• **Исходные данные**
:::

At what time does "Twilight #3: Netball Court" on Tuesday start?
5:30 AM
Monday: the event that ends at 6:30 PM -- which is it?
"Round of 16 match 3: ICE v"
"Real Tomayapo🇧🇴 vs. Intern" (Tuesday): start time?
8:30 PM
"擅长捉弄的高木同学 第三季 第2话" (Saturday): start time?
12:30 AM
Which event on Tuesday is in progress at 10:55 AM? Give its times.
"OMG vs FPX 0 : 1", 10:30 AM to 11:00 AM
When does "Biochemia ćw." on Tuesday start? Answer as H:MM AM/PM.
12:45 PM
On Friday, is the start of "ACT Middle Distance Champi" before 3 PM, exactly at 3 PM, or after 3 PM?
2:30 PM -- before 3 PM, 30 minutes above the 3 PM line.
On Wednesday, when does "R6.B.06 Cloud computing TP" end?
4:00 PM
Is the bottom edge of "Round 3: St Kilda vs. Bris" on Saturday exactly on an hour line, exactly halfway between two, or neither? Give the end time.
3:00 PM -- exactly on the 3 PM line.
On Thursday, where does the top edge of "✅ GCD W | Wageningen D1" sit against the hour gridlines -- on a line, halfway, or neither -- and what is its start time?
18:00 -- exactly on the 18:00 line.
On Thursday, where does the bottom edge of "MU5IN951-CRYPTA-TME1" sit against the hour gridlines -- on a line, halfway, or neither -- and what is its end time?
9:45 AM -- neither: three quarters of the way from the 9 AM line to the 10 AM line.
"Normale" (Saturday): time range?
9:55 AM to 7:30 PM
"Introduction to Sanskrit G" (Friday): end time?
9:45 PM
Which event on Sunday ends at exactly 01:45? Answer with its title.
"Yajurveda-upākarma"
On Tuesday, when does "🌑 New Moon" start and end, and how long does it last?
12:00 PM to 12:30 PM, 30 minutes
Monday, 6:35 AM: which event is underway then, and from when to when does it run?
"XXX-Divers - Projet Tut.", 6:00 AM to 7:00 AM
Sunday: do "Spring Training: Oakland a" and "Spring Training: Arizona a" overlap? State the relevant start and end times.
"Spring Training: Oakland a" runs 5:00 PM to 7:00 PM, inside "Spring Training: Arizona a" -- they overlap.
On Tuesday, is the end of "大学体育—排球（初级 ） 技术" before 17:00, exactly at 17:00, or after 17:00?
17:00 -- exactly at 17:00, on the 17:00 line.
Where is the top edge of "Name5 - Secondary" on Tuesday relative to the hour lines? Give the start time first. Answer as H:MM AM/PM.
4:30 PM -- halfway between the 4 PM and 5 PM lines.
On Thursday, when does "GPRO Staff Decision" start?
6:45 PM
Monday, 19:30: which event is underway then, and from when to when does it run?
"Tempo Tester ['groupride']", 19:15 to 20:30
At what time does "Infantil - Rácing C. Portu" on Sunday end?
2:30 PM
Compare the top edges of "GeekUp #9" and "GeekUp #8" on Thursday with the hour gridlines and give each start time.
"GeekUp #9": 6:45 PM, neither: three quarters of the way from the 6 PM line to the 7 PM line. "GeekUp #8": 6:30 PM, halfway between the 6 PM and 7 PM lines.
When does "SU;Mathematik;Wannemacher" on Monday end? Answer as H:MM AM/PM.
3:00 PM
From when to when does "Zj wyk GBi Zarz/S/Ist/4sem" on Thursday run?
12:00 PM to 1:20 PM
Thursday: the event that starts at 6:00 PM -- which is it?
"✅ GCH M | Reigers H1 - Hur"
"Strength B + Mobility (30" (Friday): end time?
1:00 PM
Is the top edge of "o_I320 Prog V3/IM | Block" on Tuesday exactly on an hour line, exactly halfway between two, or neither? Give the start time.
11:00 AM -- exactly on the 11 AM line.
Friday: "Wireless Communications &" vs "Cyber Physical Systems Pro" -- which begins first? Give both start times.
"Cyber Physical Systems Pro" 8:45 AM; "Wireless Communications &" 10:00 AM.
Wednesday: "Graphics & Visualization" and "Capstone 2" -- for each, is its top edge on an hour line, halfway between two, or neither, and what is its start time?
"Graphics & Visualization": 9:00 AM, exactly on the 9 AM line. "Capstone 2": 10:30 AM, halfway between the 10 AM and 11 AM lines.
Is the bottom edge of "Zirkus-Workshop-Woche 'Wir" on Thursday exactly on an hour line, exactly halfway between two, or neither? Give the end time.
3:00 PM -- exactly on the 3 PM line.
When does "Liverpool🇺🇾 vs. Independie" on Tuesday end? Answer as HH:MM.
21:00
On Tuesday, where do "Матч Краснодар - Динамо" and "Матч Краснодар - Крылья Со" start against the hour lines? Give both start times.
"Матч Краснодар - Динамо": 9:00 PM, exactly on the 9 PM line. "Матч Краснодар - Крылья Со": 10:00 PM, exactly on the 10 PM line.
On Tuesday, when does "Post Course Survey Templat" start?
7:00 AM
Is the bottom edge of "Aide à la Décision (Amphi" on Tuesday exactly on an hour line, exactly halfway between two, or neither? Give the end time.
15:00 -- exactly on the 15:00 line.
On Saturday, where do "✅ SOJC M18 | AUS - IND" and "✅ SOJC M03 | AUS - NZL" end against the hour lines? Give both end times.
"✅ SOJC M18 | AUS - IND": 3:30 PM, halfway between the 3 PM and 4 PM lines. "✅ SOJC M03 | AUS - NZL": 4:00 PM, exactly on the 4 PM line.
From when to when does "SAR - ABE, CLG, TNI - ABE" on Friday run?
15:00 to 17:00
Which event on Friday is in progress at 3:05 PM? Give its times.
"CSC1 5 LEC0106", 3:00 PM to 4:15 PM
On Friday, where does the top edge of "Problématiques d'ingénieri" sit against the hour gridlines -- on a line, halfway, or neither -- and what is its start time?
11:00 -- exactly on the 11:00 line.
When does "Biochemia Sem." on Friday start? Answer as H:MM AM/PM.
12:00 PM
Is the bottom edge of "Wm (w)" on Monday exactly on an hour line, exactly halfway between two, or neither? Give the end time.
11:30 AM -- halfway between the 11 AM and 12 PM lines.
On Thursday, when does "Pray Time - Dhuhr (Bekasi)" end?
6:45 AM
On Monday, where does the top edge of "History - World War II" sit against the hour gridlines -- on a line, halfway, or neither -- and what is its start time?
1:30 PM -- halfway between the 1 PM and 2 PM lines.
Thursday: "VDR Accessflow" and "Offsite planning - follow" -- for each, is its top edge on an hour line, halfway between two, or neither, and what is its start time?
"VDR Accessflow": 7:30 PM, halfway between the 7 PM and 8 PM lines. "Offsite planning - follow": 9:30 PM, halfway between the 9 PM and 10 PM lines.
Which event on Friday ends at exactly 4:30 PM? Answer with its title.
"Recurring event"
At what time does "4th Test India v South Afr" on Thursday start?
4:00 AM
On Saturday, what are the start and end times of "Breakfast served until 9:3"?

:::

• **Поставленная задача**
Перепечатайте все приведенные выше данные строка за строкой, ничего не меняя.

• **Верный результат**
At what time does "Twilight #3: Netball Court" on Tuesday start?
5:30 AM
Monday: the event that ends at 6:30 PM -- which is it?
"Round of 16 match 3: ICE v"
"Real Tomayapo🇧🇴 vs. Intern" (Tuesday): start time?
8:30 PM
"擅长捉弄的高木同学 第三季 第2话" (Saturday): start time?
12:30 AM
Which event on Tuesday is in progress at 10:55 AM? Give its times.
"OMG vs FPX 0 : 1", 10:30 AM to 11:00 AM
When does "Biochemia ćw." on Tuesday start? Answer as H:MM AM/PM.
12:45 PM
On Friday, is the start of "ACT Middle Distance Champi" before 3 PM, exactly at 3 PM, or after 3 PM?
2:30 PM -- before 3 PM, 30 minutes above the 3 PM line.
On Wednesday, when does "R6.B.06 Cloud computing TP" end?
4:00 PM
Is the bottom edge of "Round 3: St Kilda vs. Bris" on Saturday exactly on an hour line, exactly halfway between two, or neither? Give the end time.
3:00 PM -- exactly on the 3 PM line.
On Thursday, where does the top edge of "✅ GCD W | Wageningen D1" sit against the hour gridlines -- on a line, halfway, or neither -- and what is its start time?
18:00 -- exactly on the 18:00 line.
On Thursday, where does the bottom edge of "MU5IN951-CRYPTA-TME1" sit against the hour gridlines -- on a line, halfway, or neither -- and what is its end time?
9:45 AM -- neither: three quarters of the way from the 9 AM line to the 10 AM line.
"Normale" (Saturday): time range?
9:55 AM to 7:30 PM
"Introduction to Sanskrit G" (Friday): end time?
9:45 PM
Which event on Sunday ends at exactly 01:45? Answer with its title.
"Yajurveda-upākarma"
On Tuesday, when does "🌑 New Moon" start and end, and how long does it last?
12:00 PM to 12:30 PM, 30 minutes
Monday, 6:35 AM: which event is underway then, and from when to when does it run?
"XXX-Divers - Projet Tut.", 6:00 AM to 7:00 AM
Sunday: do "Spring Training: Oakland a" and "Spring Training: Arizona a" overlap? State the relevant start and end times.
"Spring Training: Oakland a" runs 5:00 PM to 7:00 PM, inside "Spring Training: Arizona a" -- they overlap.
On Tuesday, is the end of "大学体育—排球（初级 ） 技术" before 17:00, exactly at 17:00, or after 17:00?
17:00 -- exactly at 17:00, on the 17:00 line.
Where is the top edge of "Name5 - Secondary" on Tuesday relative to the hour lines? Give the start time first. Answer as H:MM AM/PM.
4:30 PM -- halfway between the 4 PM and 5 PM lines.
On Thursday, when does "GPRO Staff Decision" start?
6:45 PM
Monday, 19:30: which event is underway then, and from when to when does it run?
"Tempo Tester ['groupride']", 19:15 to 20:30
At what time does "Infantil - Rácing C. Portu" on Sunday end?
2:30 PM
Compare the top edges of "GeekUp #9" and "GeekUp #8" on Thursday with the hour gridlines and give each start time.
"GeekUp #9": 6:45 PM, neither: three quarters of the way from the 6 PM line to the 7 PM line. "GeekUp #8": 6:30 PM, halfway between the 6 PM and 7 PM lines.
When does "SU;Mathematik;Wannemacher" on Monday end? Answer as H:MM AM/PM.
3:00 PM
From when to when does "Zj wyk GBi Zarz/S/Ist/4sem" on Thursday run?
12:00 PM to 1:20 PM
Thursday: the event that starts at 6:00 PM -- which is it?
"✅ GCH M | Reigers H1 - Hur"
"Strength B + Mobility (30" (Friday): end time?
1:00 PM
Is the top edge of "o_I320 Prog V3/IM | Block" on Tuesday exactly on an hour line, exactly halfway between two, or neither? Give the start time.
11:00 AM -- exactly on the 11 AM line.
Friday: "Wireless Communications &" vs "Cyber Physical Systems Pro" -- which begins first? Give both start times.
"Cyber Physical Systems Pro" 8:45 AM; "Wireless Communications &" 10:00 AM.
Wednesday: "Graphics & Visualization" and "Capstone 2" -- for each, is its top edge on an hour line, halfway between two, or neither, and what is its start time?
"Graphics & Visualization": 9:00 AM, exactly on the 9 AM line. "Capstone 2": 10:30 AM, halfway between the 10 AM and 11 AM lines.
Is the bottom edge of "Zirkus-Workshop-Woche 'Wir" on Thursday exactly on an hour line, exactly halfway between two, or neither? Give the end time.
3:00 PM -- exactly on the 3 PM line.
When does "Liverpool🇺🇾 vs. Independie" on Tuesday end? Answer as HH:MM.
21:00
On Tuesday, where do "Матч Краснодар - Динамо" and "Матч Краснодар - Крылья Со" start against the hour lines? Give both start times.
"Матч Краснодар - Динамо": 9:00 PM, exactly on the 9 PM line. "Матч Краснодар - Крылья Со": 10:00 PM, exactly on the 10 PM line.
On Tuesday, when does "Post Course Survey Templat" start?
7:00 AM
Is the bottom edge of "Aide à la Décision (Amphi" on Tuesday exactly on an hour line, exactly halfway between two, or neither? Give the end time.
15:00 -- exactly on the 15:00 line.
On Saturday, where do "✅ SOJC M18 | AUS - IND" and "✅ SOJC M03 | AUS - NZL" end against the hour lines? Give both end times.
"✅ SOJC M18 | AUS - IND": 3:30 PM, halfway between the 3 PM and 4 PM lines. "✅ SOJC M03 | AUS - NZL": 4:00 PM, exactly on the 4 PM line.
From when to when does "SAR - ABE, CLG, TNI - ABE" on Friday run?
15:00 to 17:00
Which event on Friday is in progress at 3:05 PM? Give its times.
"CSC1 5 LEC0106", 3:00 PM to 4:15 PM
On Friday, where does the top edge of "Problématiques d'ingénieri" sit against the hour gridlines -- on a line, halfway, or neither -- and what is its start time?
11:00 -- exactly on the 11:00 line.
When does "Biochemia Sem." on Friday start? Answer as H:MM AM/PM.
12:00 PM
Is the bottom edge of "Wm (w)" on Monday exactly on an hour line, exactly halfway between two, or neither? Give the end time.
11:30 AM -- halfway between the 11 AM and 12 PM lines.
On Thursday, when does "Pray Time - Dhuhr (Bekasi)" end?
6:45 AM
On Monday, where does the top edge of "History - World War II" sit against the hour gridlines -- on a line, halfway, or neither -- and what is its start time?
1:30 PM -- halfway between the 1 PM and 2 PM lines.
Thursday: "VDR Accessflow" and "Offsite planning - follow" -- for each, is its top edge on an hour line, halfway between two, or neither, and what is its start time?
"VDR Accessflow": 7:30 PM, halfway between the 7 PM and 8 PM lines. "Offsite planning - follow": 9:30 PM, halfway between the 9 PM and 10 PM lines.
Which event on Friday ends at exactly 4:30 PM? Answer with its title.
"Recurring event"
At what time does "4th Test India v South Afr" on Thursday start?
4:00 AM
On Saturday, what are the start and end times of "Breakfast served until 9:3"?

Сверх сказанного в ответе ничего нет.